The Pursuit of Love by Nancy Mitford

Front cover illustration
by Roland Pym.
I picked up Nancy Mitford's The Pursuit of Love because of Simon's enthusiasm over at Savidge Reads, where he calls himself a Mitford maniac, and also because it pops up on lists with names like 1001 Books to Read Before You Die.

Verdict: enjoyable.

An upper-class family of siblings come of age in England in the 1930s. It's sort of like a shorter, fluffier version of George Eliott's Middlemarch. It also brought to mind aspects of Dodie Smith's I Capture the Castle - especially the setting and the romance; and (in the early part) Jeanne Birdsall's The Penderwicks, for the pleasant sense of nostalgia and the relationships between siblings while they were still quite young. The Pursuit of Love has been compared to Jane Austen's Pride and Prejudice, but I'm somewhat abashed to admit I've only read a graphic novel adaptation of that classic, so I can only say that sounds about right: young women, skilled in the art of conversation, have romantic notions and run off with unsuitable men.

First published in 1945, the edition that I read - The Folio Society, London 1991 - has a dozen whimsical, stylish illustrations by Roland Pym. I do love to see pictures in books for adults.

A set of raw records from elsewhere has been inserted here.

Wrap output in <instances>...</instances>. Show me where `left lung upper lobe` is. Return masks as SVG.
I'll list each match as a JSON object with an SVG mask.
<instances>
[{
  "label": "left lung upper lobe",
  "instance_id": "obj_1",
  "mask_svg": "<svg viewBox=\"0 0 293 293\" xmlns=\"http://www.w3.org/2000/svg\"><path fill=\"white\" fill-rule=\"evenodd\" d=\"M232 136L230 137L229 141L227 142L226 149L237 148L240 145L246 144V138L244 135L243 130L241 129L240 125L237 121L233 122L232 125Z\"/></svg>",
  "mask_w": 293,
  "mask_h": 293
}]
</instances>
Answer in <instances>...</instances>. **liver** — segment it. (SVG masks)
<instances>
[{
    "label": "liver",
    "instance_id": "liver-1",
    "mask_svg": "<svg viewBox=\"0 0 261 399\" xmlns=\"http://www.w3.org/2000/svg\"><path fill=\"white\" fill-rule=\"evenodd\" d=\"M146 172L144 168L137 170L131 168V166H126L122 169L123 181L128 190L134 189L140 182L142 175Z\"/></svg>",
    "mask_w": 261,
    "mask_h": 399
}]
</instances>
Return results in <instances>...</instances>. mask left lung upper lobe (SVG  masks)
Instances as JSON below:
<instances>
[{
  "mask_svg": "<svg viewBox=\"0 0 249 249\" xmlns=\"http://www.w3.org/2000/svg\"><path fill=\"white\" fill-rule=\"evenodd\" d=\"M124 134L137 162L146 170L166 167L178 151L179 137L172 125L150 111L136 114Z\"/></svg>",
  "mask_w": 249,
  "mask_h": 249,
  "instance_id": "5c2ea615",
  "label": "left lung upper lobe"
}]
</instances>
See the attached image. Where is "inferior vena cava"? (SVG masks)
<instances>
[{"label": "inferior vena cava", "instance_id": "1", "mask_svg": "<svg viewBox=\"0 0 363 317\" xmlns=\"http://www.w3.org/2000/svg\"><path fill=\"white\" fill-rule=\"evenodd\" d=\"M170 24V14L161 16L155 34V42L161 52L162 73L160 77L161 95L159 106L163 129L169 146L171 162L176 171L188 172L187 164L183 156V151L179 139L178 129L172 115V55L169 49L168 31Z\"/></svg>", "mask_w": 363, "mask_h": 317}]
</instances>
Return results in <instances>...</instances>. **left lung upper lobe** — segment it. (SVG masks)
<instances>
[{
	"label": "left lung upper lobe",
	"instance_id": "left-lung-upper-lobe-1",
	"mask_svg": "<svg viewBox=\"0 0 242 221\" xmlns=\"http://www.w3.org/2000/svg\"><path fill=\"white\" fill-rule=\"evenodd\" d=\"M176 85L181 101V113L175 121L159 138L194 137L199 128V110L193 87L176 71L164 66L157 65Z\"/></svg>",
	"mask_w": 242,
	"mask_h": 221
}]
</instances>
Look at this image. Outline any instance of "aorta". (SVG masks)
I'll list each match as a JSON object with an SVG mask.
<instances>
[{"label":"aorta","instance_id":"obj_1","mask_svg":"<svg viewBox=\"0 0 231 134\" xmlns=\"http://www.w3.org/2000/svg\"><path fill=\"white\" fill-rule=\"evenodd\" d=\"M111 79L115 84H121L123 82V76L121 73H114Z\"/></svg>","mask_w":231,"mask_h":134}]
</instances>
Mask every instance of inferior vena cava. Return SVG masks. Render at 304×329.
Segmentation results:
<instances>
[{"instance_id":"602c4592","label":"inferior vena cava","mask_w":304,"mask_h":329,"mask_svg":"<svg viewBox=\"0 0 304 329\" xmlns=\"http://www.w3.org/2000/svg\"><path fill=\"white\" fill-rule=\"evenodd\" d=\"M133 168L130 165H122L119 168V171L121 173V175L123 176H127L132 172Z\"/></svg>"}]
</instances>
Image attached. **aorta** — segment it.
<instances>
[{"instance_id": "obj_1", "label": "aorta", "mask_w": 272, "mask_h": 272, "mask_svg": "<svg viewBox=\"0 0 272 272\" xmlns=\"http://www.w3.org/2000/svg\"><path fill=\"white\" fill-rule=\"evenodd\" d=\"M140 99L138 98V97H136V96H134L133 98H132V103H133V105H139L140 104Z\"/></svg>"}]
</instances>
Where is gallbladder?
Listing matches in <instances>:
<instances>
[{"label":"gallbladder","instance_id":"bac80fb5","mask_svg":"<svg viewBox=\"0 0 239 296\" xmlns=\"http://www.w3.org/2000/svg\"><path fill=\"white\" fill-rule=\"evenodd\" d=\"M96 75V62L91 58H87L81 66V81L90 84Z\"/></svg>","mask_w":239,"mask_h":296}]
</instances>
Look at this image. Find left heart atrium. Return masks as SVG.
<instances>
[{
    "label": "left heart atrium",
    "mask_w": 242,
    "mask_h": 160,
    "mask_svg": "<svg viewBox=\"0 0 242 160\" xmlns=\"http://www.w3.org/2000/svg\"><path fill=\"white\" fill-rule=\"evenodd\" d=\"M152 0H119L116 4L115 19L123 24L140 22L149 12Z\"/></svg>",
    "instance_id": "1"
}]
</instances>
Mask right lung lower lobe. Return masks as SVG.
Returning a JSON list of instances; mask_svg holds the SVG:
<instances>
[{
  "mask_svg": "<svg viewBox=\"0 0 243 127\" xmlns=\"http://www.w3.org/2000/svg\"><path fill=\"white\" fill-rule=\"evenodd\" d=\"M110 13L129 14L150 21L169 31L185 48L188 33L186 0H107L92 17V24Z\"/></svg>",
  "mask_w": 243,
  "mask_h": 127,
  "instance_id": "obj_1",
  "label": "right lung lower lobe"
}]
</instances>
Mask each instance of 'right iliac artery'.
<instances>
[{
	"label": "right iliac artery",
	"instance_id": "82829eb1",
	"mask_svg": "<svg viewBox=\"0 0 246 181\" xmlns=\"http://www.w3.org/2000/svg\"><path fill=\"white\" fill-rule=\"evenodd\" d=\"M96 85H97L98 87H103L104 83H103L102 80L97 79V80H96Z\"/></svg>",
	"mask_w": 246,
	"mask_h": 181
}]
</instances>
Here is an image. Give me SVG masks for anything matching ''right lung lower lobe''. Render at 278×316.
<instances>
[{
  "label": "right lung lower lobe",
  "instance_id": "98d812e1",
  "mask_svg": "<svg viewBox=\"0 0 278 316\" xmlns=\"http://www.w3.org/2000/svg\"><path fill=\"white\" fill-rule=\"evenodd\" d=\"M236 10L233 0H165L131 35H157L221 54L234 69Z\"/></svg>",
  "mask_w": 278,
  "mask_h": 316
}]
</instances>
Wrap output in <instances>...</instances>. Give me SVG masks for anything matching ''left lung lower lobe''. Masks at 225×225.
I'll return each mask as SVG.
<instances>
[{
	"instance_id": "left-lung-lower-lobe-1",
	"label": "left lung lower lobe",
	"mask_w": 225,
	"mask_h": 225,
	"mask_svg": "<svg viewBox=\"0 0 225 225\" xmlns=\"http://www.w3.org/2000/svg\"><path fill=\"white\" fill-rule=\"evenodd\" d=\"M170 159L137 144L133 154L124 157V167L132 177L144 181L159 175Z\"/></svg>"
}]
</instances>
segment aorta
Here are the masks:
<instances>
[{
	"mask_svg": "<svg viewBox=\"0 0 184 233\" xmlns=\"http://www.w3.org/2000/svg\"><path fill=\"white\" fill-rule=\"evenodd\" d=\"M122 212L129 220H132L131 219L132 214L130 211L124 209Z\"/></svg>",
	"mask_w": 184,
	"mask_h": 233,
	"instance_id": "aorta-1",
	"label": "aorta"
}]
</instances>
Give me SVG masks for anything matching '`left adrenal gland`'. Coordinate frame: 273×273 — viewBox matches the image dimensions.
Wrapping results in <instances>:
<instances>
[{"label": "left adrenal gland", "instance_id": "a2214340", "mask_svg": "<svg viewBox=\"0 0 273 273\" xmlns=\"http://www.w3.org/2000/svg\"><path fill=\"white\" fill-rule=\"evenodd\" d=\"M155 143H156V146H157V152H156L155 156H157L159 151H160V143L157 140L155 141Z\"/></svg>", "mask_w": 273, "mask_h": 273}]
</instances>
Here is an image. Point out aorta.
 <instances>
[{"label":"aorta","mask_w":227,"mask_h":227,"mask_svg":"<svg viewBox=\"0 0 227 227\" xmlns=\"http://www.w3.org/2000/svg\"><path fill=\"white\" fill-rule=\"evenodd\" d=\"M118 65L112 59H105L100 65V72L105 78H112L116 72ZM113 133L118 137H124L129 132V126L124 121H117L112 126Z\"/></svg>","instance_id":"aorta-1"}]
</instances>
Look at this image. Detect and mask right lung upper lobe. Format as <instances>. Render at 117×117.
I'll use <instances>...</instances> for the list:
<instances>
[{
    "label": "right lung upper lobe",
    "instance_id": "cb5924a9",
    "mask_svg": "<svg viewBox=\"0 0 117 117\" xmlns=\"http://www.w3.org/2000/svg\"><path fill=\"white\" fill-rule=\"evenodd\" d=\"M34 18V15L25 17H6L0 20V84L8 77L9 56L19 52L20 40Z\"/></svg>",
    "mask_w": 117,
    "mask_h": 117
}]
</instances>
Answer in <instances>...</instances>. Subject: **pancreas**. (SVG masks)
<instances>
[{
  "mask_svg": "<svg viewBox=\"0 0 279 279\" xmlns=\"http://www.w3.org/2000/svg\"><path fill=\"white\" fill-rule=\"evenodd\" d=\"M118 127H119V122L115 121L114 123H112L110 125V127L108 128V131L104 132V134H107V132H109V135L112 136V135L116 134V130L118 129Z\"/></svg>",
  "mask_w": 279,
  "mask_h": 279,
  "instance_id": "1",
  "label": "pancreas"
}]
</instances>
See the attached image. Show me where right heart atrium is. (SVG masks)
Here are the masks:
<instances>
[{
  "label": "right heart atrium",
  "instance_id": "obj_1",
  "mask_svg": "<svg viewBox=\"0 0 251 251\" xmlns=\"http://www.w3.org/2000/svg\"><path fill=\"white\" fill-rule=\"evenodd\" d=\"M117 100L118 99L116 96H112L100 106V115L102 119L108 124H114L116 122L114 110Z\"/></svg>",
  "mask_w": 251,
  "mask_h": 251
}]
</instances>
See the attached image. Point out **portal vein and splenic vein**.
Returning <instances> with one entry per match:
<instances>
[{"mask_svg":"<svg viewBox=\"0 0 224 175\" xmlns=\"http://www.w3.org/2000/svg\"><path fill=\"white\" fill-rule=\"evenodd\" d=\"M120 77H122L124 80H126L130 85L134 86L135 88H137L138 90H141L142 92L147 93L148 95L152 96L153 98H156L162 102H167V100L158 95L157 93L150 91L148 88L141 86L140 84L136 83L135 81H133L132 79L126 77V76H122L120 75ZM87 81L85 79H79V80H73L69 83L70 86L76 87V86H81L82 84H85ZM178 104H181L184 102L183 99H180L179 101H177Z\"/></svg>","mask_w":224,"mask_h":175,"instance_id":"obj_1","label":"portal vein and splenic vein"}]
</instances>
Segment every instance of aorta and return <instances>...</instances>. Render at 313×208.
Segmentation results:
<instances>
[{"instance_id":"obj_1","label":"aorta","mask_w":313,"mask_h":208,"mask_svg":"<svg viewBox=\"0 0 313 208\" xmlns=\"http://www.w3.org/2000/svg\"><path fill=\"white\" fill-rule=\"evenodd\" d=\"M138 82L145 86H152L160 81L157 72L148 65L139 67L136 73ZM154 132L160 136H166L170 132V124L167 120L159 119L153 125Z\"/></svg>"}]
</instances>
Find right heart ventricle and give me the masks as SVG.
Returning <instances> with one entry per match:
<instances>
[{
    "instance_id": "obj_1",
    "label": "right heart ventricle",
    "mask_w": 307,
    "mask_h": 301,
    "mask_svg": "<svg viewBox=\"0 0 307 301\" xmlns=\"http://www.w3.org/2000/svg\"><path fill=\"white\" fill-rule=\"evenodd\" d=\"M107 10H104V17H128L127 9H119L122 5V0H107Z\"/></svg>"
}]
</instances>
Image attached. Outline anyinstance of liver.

The humour is what I liked best about The Pursuit of Love. Here's a bit where the sheltered eldest daughter Louisa, raised on a country estate, meets foppish men for the first time.

Back cover illustration
by Roland Pym.
   "The house party, when they finally appeared (some of them shockingly late) from their bedrooms, smelt even more delicious that the flowers, and looked even more exotic than the birds of paradise. Everybody had been very nice, very kind to Louisa. She sat between two beautiful young men at dinner, and turned upon them the usual gambit:
    'Where do you hunt?'
    'We don't,' they said.
    'Oh, then why do you wear pink coats?'
    'Because we think they are so pretty.'

Even though I enjoyed the book, I doubt that I'll read the companion novel, Love In a Cold Climate. I feel like I've been there, done that. There are at least 1000 more books to read before I die.